Speakup sets up for attack
A backdoor trojan named SpeakUp has been discovered exploiting Linux servers that run more than 90 percent of the top 1 million domains in the U.S.. It employs several techniques in it's bag of tricks to infect hosts and spread. Analysts think that this could indicate that it's getting ready for an attack involving the infected hosts, potentially worldwide. According to Check Point research, SpeakUp is being used in a crypto-mining hack that is gaining momentum and has targeted more than 70,000 servers worldwide so far. This could be the foundation for a huge botnet.
SpeakUp targets on-premises servers as well as cloud-based machines, such as those hosted by Amazon Web Services. It also has the ability to infect MacOS devices. The scope of this attack includes all servers running ThinkPHP, Hadoop Yarn, Oracle WebLogic, Apache ActiveMQ and Red Hat JBoss. Since these software can be deployed on virtual servers, all cloud infrastructure are also vulnerable. The trojan can affect all Linux distributions and MacOS.

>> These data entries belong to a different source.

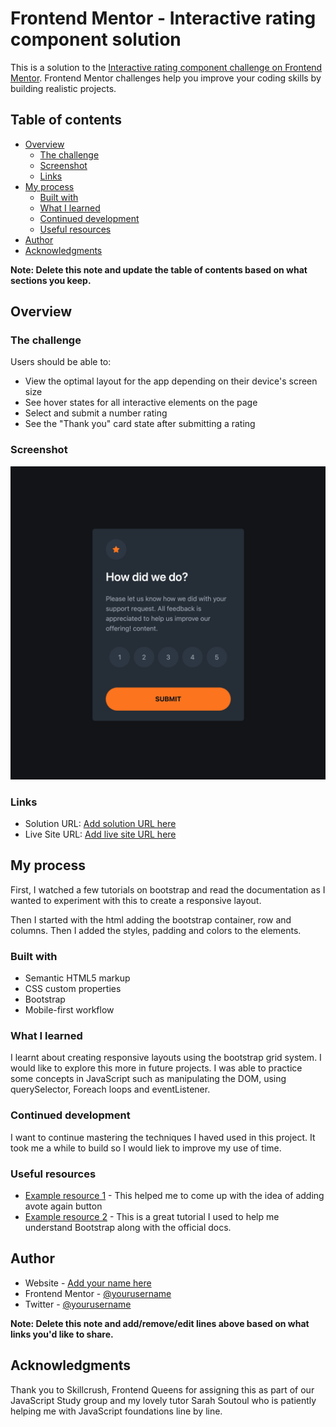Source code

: # Frontend Mentor - Interactive rating component solution

This is a solution to the [Interactive rating component challenge on Frontend Mentor](https://www.frontendmentor.io/challenges/interactive-rating-component-koxpeBUmI). Frontend Mentor challenges help you improve your coding skills by building realistic projects. 

## Table of contents

- [Overview](#overview)
  - [The challenge](#the-challenge)
  - [Screenshot](#screenshot)
  - [Links](#links)
- [My process](#my-process)
  - [Built with](#built-with)
  - [What I learned](#what-i-learned)
  - [Continued development](#continued-development)
  - [Useful resources](#useful-resources)
- [Author](#author)
- [Acknowledgments](#acknowledgments)

**Note: Delete this note and update the table of contents based on what sections you keep.**

## Overview

### The challenge

Users should be able to:

- View the optimal layout for the app depending on their device's screen size
- See hover states for all interactive elements on the page
- Select and submit a number rating
- See the "Thank you" card state after submitting a rating

### Screenshot

![](./images/screenshot.png)

### Links

- Solution URL: [Add solution URL here](https://your-solution-url.com)
- Live Site URL: [Add live site URL here](https://your-live-site-url.com)

## My process
First, I watched a few tutorials on bootstrap and read the documentation as I wanted to experiment with this to create a responsive layout.

Then I started with the html adding the bootstrap container, row and columns. Then I added the styles, padding and colors to the elements.

### Built with

- Semantic HTML5 markup
- CSS custom properties
- Bootstrap
- Mobile-first workflow

### What I learned

I learnt about creating responsive layouts using the bootstrap grid system. I would like to explore this more in future projects. I was able to practice some concepts in JavaScript such as manipulating the DOM, using querySelector, Foreach loops and eventListener.


### Continued development

I want to continue mastering the techniques I haved used in this project. It took me a while to build so I would liek to improve my use of time.

### Useful resources

- [Example resource 1](https://www.youtube.com/watch?v=cQnUopEeZgw) - This helped me to come up with the idea of adding avote again button
- [Example resource 2](https://www.youtube.com/watch?v=Jyvffr3aCp0) - This is a great tutorial I used to help me understand Bootstrap along with the official docs.

## Author

- Website - [Add your name here](https://www.your-site.com)
- Frontend Mentor - [@yourusername](https://www.frontendmentor.io/profile/yourusername)
- Twitter - [@yourusername](https://www.twitter.com/yourusername)

**Note: Delete this note and add/remove/edit lines above based on what links you'd like to share.**

## Acknowledgments

Thank you to Skillcrush, Frontend Queens for assigning this as part of our JavaScript Study group and my lovely tutor Sarah Soutoul who is patiently helping me with JavaScript foundations line by line.
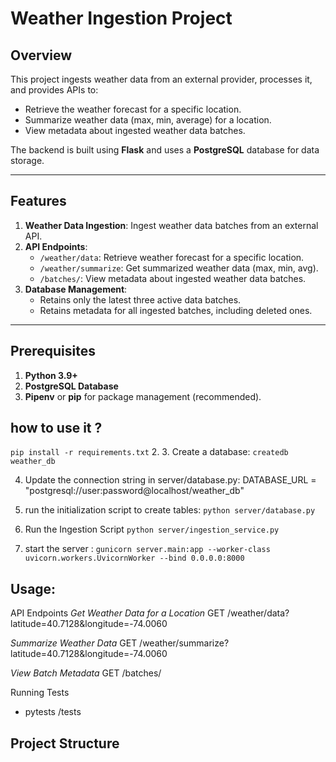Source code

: # Weather Ingestion Project

## Overview
This project ingests weather data from an external provider, processes it, and provides APIs to:
- Retrieve the weather forecast for a specific location.
- Summarize weather data (max, min, average) for a location.
- View metadata about ingested weather data batches.

The backend is built using **Flask** and uses a **PostgreSQL** database for data storage.

---

## Features
1. **Weather Data Ingestion**: Ingest weather data batches from an external API.
2. **API Endpoints**:
   - `/weather/data`: Retrieve weather forecast for a specific location.
   - `/weather/summarize`: Get summarized weather data (max, min, avg).
   - `/batches/`: View metadata about ingested weather data batches.
3. **Database Management**:
   - Retains only the latest three active data batches.
   - Retains metadata for all ingested batches, including deleted ones.

---

## Prerequisites
1. **Python 3.9+**
2. **PostgreSQL Database**
3. **Pipenv** or **pip** for package management (recommended).

## how to use it ? 
 `pip install -r requirements.txt`
2. 
3. Create a database:
    `createdb weather_db`

4. Update the connection string in server/database.py:
    DATABASE_URL = "postgresql://user:password@localhost/weather_db"
5. run the initialization script to create tables:
    `python server/database.py`

6.  Run the Ingestion Script
    `python server/ingestion_service.py`
7. start the server : 
    `gunicorn server.main:app --worker-class uvicorn.workers.UvicornWorker --bind 0.0.0.0:8000`


## Usage: 
API Endpoints
*Get Weather Data for a Location*
GET /weather/data?latitude=40.7128&longitude=-74.0060

*Summarize Weather Data*
GET /weather/summarize?latitude=40.7128&longitude=-74.0060

*View Batch Metadata*
GET /batches/


Running Tests
- pytests /tests

## Project Structure
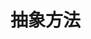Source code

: <!--
 * @Descripttion: 
 * @version: 
 * @Author: naxiaozi
 * @Date: 2022-06-23 14:33:31
 * @LastEditors: 
 * @LastEditTime: 2022-06-23 14:33:44
-->
# 抽象方法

The infection starts by targeting a RCE vulnerability in ThinkPHP (CVE-2018-20062). The code uses command-injection techniques for uploading a PHP shell that serves and executes a Perl backdoor. The code uses a GET request tat is sent to the targeted server. The uploaded PHP shell then sends another HTTP request to the targeted server, with an injection function that pulls the ibus code and stores it. The code execution is then kicked off using another HTTP request. This in turn, executes the Perl script, puts it to sleep for two seconds and deletes the file to remove any evidence of infection.
After registering the infected machine with the C2, SpeakUp continuously asks for new tasks every three seconds. The C2 can respond with no task or, it can tell it to execute arbitrary code on the local machine, download and execute a file from any remote server, kill or uninstall the program, or send updated fingerprint data.
Since the hacker has a foothold on the server, they can add new, future vulnerabilities, and deploy the new code, which can attempt more exploits. If the hacker decides to implement some more infection techniques the number of bots could easily scale up. The attack is scalable as well, since a hacker would be able to download a piece of malware to all infected hosts at once.
Currently, the files being downloaded by the backdoor is dropping are simple, Monero-mining scripts. However, SpeakUp's creators have the ability to download any code they want to the servers. SpeakUp's obfuscated payloads and propagation technique the work of a bigger threat in the making according to the analysis. The hacker behind this attack can at any given time, initiate additional code that is potentially more intrusive and offensive. It has the ability to scan the surrounding network of an infected server and distribute the malware.
SpeakUp could end up being a very big deal since it has been seen running on top sites on the internet. Taking into consideration the propagation tactics and a non-existent detection rate on VirusTotal, the impact of SpeakUp may be huge. This attack, while new, can evolve into something bigger and potentially more harmful.